A nice, sunny, but moderately cool morning here in the wake of yesterdays storm, and a following mini-storm.This story is headline in the Washington Post this morning: Federal health-care subsidies may be too high or too low for more than 1 million Americans
The government may be paying incorrect subsidies to more than 1 million Americans for their health plans in the new federal insurance marketplace and has been unable so far to fix the errors, according to internal documents and three people familiar with the situation.Remember, they had four years to get it right.
The problem means that potentially hundreds of thousands of people are receiving bigger subsidies than they deserve. They are part of a large group of Americans who listed incomes on their insurance applications that differ significantly — either too low or too high — from those on file with the Internal Revenue Service, documents show.
The government has identified these discrepancies but is stuck at the moment. Under federal rules, consumers are notified if there is a problem with their application and asked to upload or mail in pay stubs or other proof of their income. Only a fraction have done so, according to the documents. And, even when they have, the federal computer system at the heart of the insurance marketplace cannot match this proof with the application because that capability has yet to be built, according to the three individuals.
On the other hand, this story was back on page A-14: Obamacare enrollment doesn’t get any easier going forward
Obamacare's opening act was hard enough, and the health care law's second year isn't looking much easier.
Directors of the state-run health insurance marketplaces, who spoke on a panel in Washington Friday, are worried about keeping the customers they already have. And they know it'll be a challenge to boost enrollment in 2015, when the Congressional Budget Office projects that the marketplaces will cover 13 million people across the country.
"The low-hanging fruit, we picked," said Peter Lee, executive director of California's exchange, which surpassed initial targets by signing up 1.4 million people this year. "It is going to be an issue getting people who were not historically insured across the finished line."
Obama admin to insurers: No worries, we’ll find “other sources of funding” for those risk corridors if need be
. . .The risk corridors are designed to siphon money away from the insurance companies that find themselves doing well in the law’s first years and redistribute it to insurance companies that find themselves struggling to keep premiums down whilst making ends meet, and while the administration has been blithely assuring critics that the provision will absolutely be budget-neutral, that promise of neutrality has been raising alarm among insurers worried that there won’t be enough money there if they end up having to charge “unexpectedly” high premiums and they suddenly need cash — prompting the administration to announce that it will find “other sources of funding” if push comes to shove. How nice.Laws? Who needs 'em?
The news, buried in a 435-page regulatory filing by the Centers for Medicare and Medicaid Services, undermines prior assurances by the administration that the program would be budget-neutral. …As Peter Suderman points out at Reason, CMS doesn’t mention what those other sources of funding might be, and it certainly doesn’t seem like there are any currently available/appropriated “other sources of funding” for the risk corridor payments.

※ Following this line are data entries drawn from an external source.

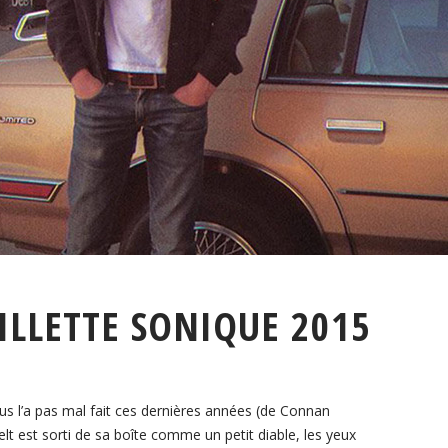
ILLETTE SONIQUE 2015
ous l’a pas mal fait ces dernières années (de Connan
t est sorti de sa boîte comme un petit diable, les yeux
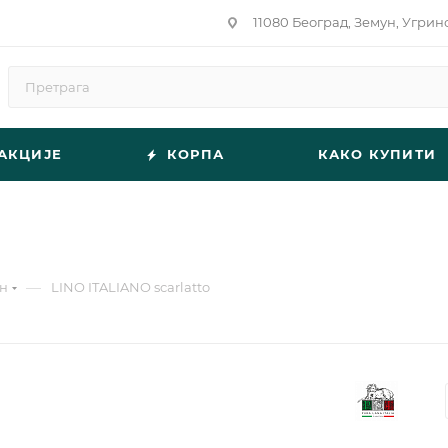
11080 Београд, Земун, Угрин
АКЦИЈЕ
КОРПА
КАКО КУПИТИ
—
н
LINO ITALIANO scarlatto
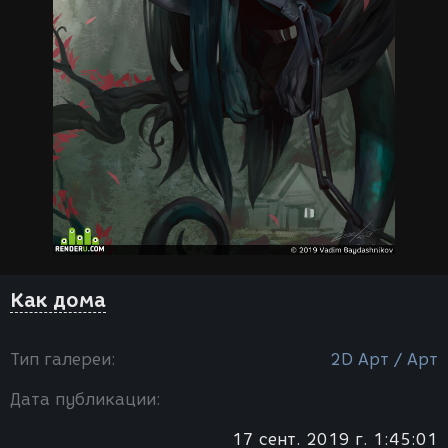
Как дома
Тип галереи:
2D Арт / Арт
Дата публикации:
17 сент. 2019 г. 1:45:01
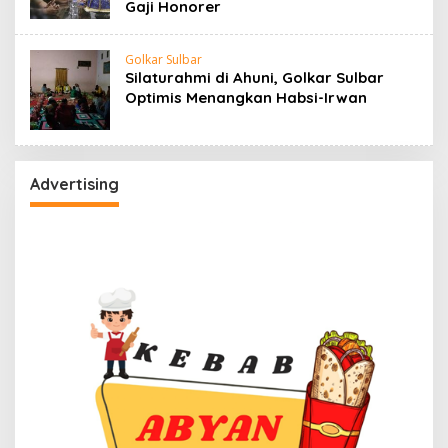
Gaji Honorer
Golkar Sulbar
Silaturahmi di Ahuni, Golkar Sulbar
Optimis Menangkan Habsi-Irwan
Advertising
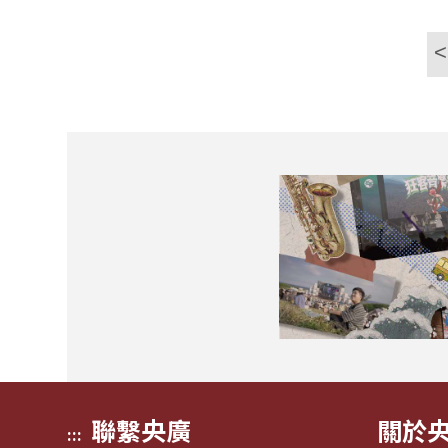
<
聯繫央廣
關於
:::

If pushdoes come to shove, I rather highly doubt Congress is going appropriate any, no matter how hard the administration intones that Republicans are intentionally sabotaging their otherwise awesome law. So… is this just an empty reassurance for insurers while the Obama administration is livin’ on a prayer that everything works out according to plan, or does the Obama administration have other extralegal ideas in mind, as they have for so many of ObamaCare’s other troubles? Either way, I don’t like it. Not one bit.
In revised final guidance, CMS reiterates the intention for the program to be budget-neutral. However, the regulations provide added reassurance to insurers.
“As we stated in the bulletin, we anticipate that risk corridors collections will be sufficient to pay for all risk corridors payments,” the CMS document reads. “That said, we appreciate that some commenters believe that there are uncertainties associated with rate setting, given their concerns that risk corridors collections may not be sufficient to fully fund risk corridors payments. In the unlikely event of a shortfall for the 2015 program year, HHS recognizes that the Affordable Care Act requires the Secretary to make full payments to issuers. In that event, HHS will use other sources of funding for the risk corridors payments, subject to the availability of appropriations.”